EXERCISE AIM: Your copy should hold every record exactly and no images.

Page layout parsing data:
====

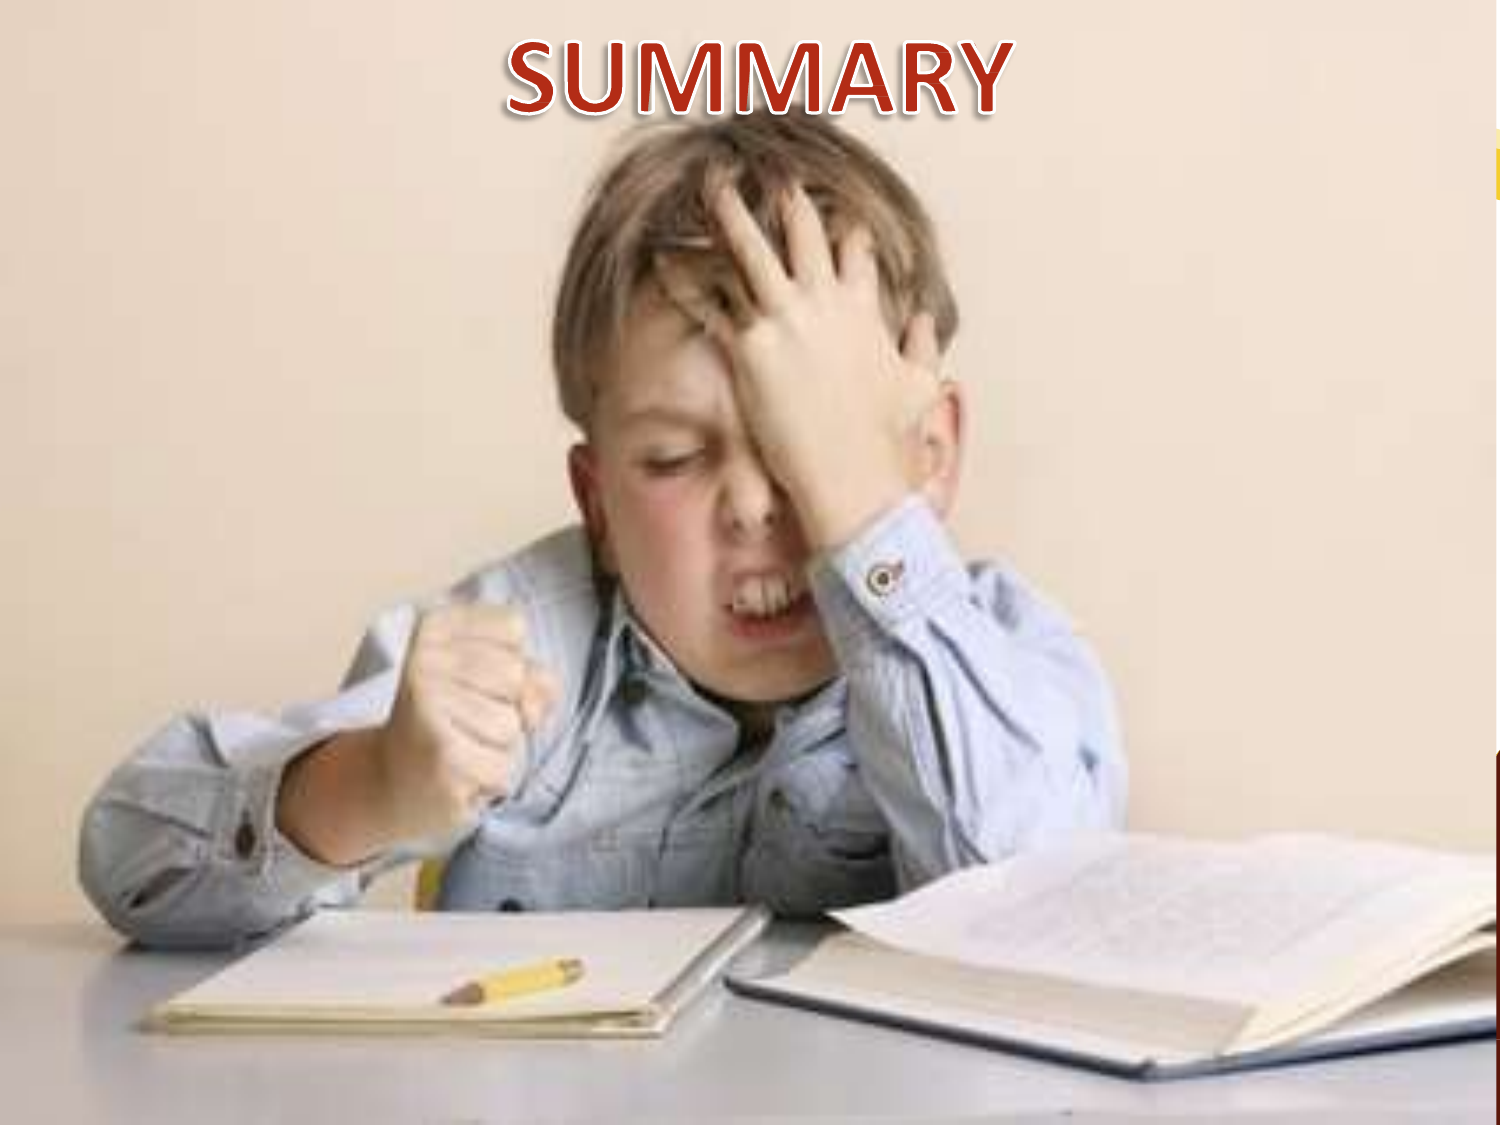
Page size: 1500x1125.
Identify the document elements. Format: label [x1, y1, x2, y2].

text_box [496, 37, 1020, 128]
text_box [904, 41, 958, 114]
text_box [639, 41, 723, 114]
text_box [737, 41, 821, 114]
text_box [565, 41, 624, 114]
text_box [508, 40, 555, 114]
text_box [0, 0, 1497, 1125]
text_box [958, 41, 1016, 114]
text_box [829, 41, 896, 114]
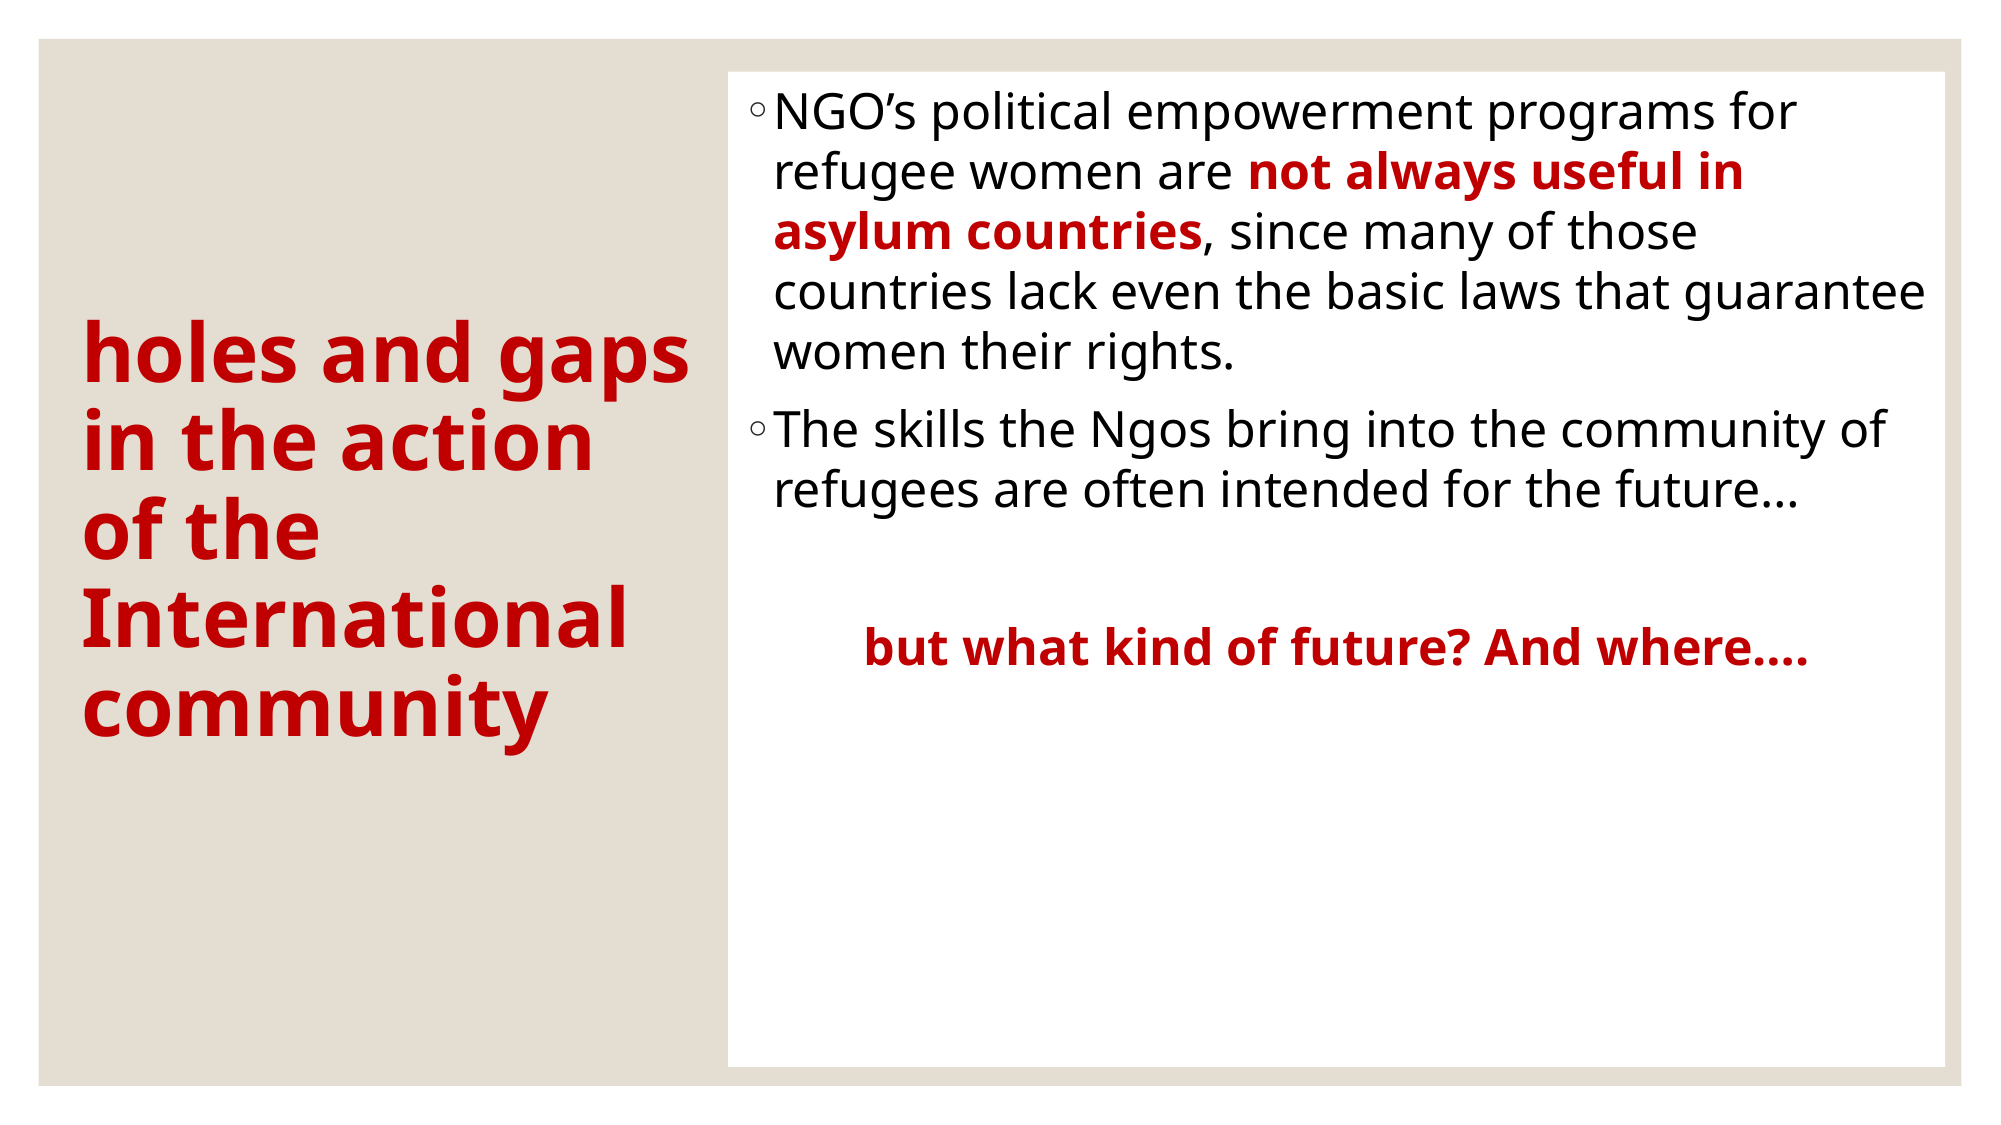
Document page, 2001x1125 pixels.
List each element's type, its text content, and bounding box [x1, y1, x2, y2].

====

RESULT FOR THIS TASK:
Page size: 1500x1125.
Identify the document elements. Format: label [x1, y1, x2, y2].

text_box [496, 37, 1020, 128]
text_box [904, 41, 958, 114]
text_box [639, 41, 723, 114]
text_box [737, 41, 821, 114]
text_box [565, 41, 624, 114]
text_box [508, 40, 555, 114]
text_box [0, 0, 1497, 1125]
text_box [958, 41, 1016, 114]
text_box [829, 41, 896, 114]
Document page, 2001x1125 pixels.
List each element's type, its text content, and bounding box [x1, y1, x2, y2].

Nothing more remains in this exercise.